- **ABOUT THIS TASK**: Where does the word "position" show up in the records? Copy every line that has it.

- **INFORMATION GIVEN**:
[Start of section]

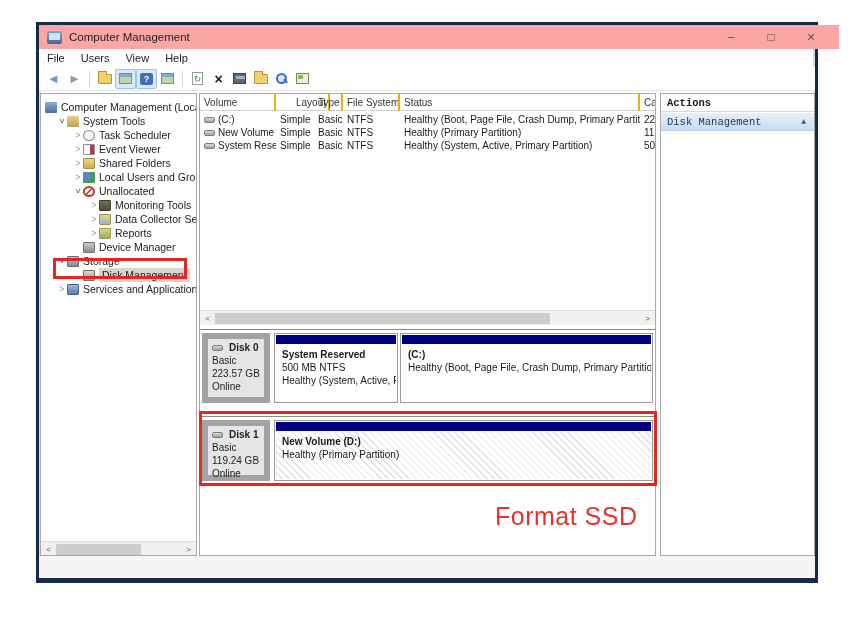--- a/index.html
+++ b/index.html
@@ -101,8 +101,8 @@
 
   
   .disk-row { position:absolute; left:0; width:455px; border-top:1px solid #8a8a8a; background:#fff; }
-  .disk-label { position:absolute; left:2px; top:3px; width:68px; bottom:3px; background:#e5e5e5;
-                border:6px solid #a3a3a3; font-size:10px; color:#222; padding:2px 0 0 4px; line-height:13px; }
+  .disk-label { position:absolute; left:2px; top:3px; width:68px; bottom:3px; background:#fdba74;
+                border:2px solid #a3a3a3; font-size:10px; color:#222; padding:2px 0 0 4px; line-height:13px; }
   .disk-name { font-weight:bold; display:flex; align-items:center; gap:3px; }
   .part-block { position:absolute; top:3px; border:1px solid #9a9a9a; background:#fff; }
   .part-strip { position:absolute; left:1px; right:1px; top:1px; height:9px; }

[End of section]

- **RESULT OF THE EXERCISE**:
   .disk-row { position:absolute; left:0; width:455px; border-top:1px solid #8a8a8a; background:#fff; }
-  .disk-label { position:absolute; left:2px; top:3px; width:68px; bottom:3px; background:#e5e5e5;
+  .disk-label { position:absolute; left:2px; top:3px; width:68px; bottom:3px; background:#fdba74;
   .part-block { position:absolute; top:3px; border:1px solid #9a9a9a; background:#fff; }
   .part-strip { position:absolute; left:1px; right:1px; top:1px; height:9px; }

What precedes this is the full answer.